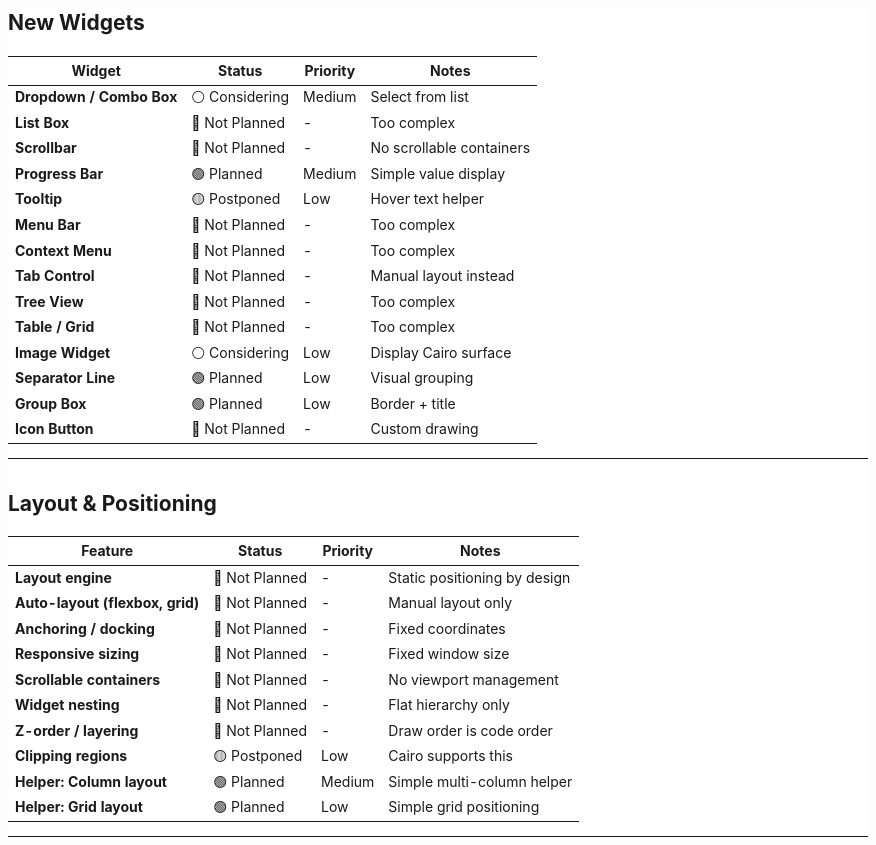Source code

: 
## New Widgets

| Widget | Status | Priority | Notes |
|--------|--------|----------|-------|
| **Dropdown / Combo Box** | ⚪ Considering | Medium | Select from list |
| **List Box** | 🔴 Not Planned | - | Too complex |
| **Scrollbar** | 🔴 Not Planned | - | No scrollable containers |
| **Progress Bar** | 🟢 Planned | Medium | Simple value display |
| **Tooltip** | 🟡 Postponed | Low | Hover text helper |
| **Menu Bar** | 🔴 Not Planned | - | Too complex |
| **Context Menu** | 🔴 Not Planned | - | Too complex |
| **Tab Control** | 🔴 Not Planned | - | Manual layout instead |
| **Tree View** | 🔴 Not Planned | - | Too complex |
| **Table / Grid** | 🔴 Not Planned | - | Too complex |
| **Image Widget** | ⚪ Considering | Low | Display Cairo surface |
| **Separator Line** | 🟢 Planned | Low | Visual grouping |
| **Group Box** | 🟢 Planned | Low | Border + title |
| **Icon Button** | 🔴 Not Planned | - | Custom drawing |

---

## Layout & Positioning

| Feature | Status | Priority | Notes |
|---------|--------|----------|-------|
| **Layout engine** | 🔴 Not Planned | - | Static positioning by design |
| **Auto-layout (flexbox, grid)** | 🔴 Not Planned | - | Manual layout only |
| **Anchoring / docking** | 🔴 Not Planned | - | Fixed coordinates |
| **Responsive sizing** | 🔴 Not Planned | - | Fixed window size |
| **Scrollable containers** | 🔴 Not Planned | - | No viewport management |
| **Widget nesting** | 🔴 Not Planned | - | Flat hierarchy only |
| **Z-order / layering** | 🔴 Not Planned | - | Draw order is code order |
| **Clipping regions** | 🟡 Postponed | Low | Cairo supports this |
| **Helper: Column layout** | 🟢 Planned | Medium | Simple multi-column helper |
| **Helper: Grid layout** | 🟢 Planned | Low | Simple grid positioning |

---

**Exercise instructions**
Copy the lines above word for word, leaving out the picture.

**Result of the exercise**
Source code

: 
## New Widgets

| Widget | Status | Priority | Notes |
|--------|--------|----------|-------|
| **Dropdown / Combo Box** | ⚪ Considering | Medium | Select from list |
| **List Box** | 🔴 Not Planned | - | Too complex |
| **Scrollbar** | 🔴 Not Planned | - | No scrollable containers |
| **Progress Bar** | 🟢 Planned | Medium | Simple value display |
| **Tooltip** | 🟡 Postponed | Low | Hover text helper |
| **Menu Bar** | 🔴 Not Planned | - | Too complex |
| **Context Menu** | 🔴 Not Planned | - | Too complex |
| **Tab Control** | 🔴 Not Planned | - | Manual layout instead |
| **Tree View** | 🔴 Not Planned | - | Too complex |
| **Table / Grid** | 🔴 Not Planned | - | Too complex |
| **Image Widget** | ⚪ Considering | Low | Display Cairo surface |
| **Separator Line** | 🟢 Planned | Low | Visual grouping |
| **Group Box** | 🟢 Planned | Low | Border + title |
| **Icon Button** | 🔴 Not Planned | - | Custom drawing |

---

## Layout & Positioning

| Feature | Status | Priority | Notes |
|---------|--------|----------|-------|
| **Layout engine** | 🔴 Not Planned | - | Static positioning by design |
| **Auto-layout (flexbox, grid)** | 🔴 Not Planned | - | Manual layout only |
| **Anchoring / docking** | 🔴 Not Planned | - | Fixed coordinates |
| **Responsive sizing** | 🔴 Not Planned | - | Fixed window size |
| **Scrollable containers** | 🔴 Not Planned | - | No viewport management |
| **Widget nesting** | 🔴 Not Planned | - | Flat hierarchy only |
| **Z-order / layering** | 🔴 Not Planned | - | Draw order is code order |
| **Clipping regions** | 🟡 Postponed | Low | Cairo supports this |
| **Helper: Column layout** | 🟢 Planned | Medium | Simple multi-column helper |
| **Helper: Grid layout** | 🟢 Planned | Low | Simple grid positioning |

---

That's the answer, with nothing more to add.